Will Lolla Go On? Organizers Still Haven't Announced Future of Chicago Festival

Organizers and city officials have been teasing a decision for weeks, even saying an announcement was expected last week

Daniel Boczarski/Redferns

With Milwaukee's popular Summerfest and Chicago's Pitchfork both canceled due to coronavirus, many are still questioning if Lollapalooza will go on.

Organizers and city officials have been teasing a decision for weeks, even saying an announcement was expected last week.

"I expect that we'll be making a decision sometime next week," Lightfoot said during a news briefing on May 22.

But no such announcement has been made.

Organizers of the city's biggest music festival repeatedly said they expected to make a decision on Lollapalooza's fate by the end of May.

"As a reminder, we remain in touch with our partners in the City of Chicago about this year's Lollapalooza," organizers said in an email to fans earlier late last month. "As the festival is still several months away, we are taking careful consideration to work through our options. We are confident that we will have enough information to make a definitive decision about the path forward by the end of May."

Lollapalooza is scheduled to be held over four days, from July 30 through August 2, in the city's Grant Park. Last year it drew roughly 400,000 people to Chicago.
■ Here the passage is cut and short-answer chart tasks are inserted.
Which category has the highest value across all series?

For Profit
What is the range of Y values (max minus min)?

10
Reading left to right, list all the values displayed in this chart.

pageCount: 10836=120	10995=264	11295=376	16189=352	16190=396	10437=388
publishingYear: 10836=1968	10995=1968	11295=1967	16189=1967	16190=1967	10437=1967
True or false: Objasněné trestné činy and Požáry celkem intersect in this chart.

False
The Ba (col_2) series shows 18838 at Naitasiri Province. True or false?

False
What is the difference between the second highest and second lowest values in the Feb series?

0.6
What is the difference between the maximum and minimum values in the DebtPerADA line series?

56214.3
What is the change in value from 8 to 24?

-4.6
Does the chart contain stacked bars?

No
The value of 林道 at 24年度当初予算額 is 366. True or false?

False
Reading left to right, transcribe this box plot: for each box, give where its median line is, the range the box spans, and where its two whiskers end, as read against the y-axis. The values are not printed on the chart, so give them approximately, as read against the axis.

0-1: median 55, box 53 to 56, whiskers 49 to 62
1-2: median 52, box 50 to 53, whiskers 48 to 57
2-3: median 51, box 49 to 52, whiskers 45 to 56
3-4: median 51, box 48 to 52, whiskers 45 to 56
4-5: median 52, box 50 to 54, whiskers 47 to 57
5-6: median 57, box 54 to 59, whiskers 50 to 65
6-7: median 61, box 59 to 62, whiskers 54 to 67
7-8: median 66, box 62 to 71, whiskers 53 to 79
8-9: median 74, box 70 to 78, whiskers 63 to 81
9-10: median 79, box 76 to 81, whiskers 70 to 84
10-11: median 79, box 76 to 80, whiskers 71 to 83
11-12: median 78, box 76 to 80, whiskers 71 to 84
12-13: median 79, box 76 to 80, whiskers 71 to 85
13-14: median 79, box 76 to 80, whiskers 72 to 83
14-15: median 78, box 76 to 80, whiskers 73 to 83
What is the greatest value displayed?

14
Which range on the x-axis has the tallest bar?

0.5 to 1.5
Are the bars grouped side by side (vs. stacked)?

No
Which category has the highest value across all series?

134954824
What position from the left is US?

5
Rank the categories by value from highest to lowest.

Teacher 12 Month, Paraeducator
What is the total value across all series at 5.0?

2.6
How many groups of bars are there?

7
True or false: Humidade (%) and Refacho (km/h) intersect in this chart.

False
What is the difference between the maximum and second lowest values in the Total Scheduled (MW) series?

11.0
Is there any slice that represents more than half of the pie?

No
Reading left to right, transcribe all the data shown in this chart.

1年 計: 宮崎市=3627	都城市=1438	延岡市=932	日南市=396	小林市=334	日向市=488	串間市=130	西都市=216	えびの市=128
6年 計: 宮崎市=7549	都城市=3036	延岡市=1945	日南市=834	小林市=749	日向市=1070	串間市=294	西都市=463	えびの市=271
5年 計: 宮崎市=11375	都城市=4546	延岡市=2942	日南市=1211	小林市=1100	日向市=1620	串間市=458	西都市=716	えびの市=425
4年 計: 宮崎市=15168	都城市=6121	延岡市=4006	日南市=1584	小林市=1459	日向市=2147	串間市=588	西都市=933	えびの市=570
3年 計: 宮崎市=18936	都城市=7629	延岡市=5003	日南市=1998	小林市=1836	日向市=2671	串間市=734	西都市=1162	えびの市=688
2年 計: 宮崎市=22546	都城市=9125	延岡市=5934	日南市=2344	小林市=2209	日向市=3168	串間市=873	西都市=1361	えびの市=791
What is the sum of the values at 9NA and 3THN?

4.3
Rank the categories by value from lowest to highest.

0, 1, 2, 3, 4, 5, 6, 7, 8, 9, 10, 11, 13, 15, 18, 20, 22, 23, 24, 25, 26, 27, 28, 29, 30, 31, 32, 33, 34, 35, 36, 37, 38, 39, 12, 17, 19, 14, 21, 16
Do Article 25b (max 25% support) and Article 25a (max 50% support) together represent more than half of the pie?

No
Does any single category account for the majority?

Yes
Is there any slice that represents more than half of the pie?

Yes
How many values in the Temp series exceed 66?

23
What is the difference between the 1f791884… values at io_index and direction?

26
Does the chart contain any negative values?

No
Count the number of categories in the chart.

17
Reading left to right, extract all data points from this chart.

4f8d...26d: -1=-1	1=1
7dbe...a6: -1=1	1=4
Pitchfork Music Festival - also held annually in Chicago - announced earlier this month that it was canceling its 2020 event due to coronavirus.

"It can be pretty daunting to think about the future of live music right now, but know that we are fully committed to bringing Pitchfork Music Festival back in 2021, if the public health situation allows for it," the fest wrote on its website. "In the meantime, we urge everyone to follow local health department guidelines. We are in this together, and, if we all do our part, we’ll celebrate next year in person."

Meanwhile, the group plans to host live streams to "use the full weight of Pitchfork to support musicians and the community around our festival."

On Thursday, Summerfest announced that it would also cancel. The event, which typically takes place in July, had already been postponed to September due to concerns over the virus.

"After careful, diligent, and thoughtful consideration and out of an abundance of caution for the health and safety of our community - including artists, fans, vendors, participants and staff – Summerfest presented by American Family Insurance will not take place in September 2020, as previously announced," Don Smiley, president & CEO of Milwaukee World Festival, Inc., said in a statement. "It is our honor to be responsible for such a storied tradition.  With five decades of festivals, countless legendary performances and millions of memories, Milwaukee World Festival, Inc. explored numerous options to ensure the Summerfest tradition could continue in 2020 in a safe and healthy manner. Yet, given the information available today, and the uncertainty surrounding very large gatherings, we cannot in good conscience proceed with the festival this year.  The immediate future presents multiple levels of risk for our fans, and we choose the side of safety."

Refunds for those who already purchased tickets are available, organizers said.

Meanwhile, in Chicago, the city entered phase three of its reopening plan Wednesday, loosening some restrictions after weeks of a stay-at-home order.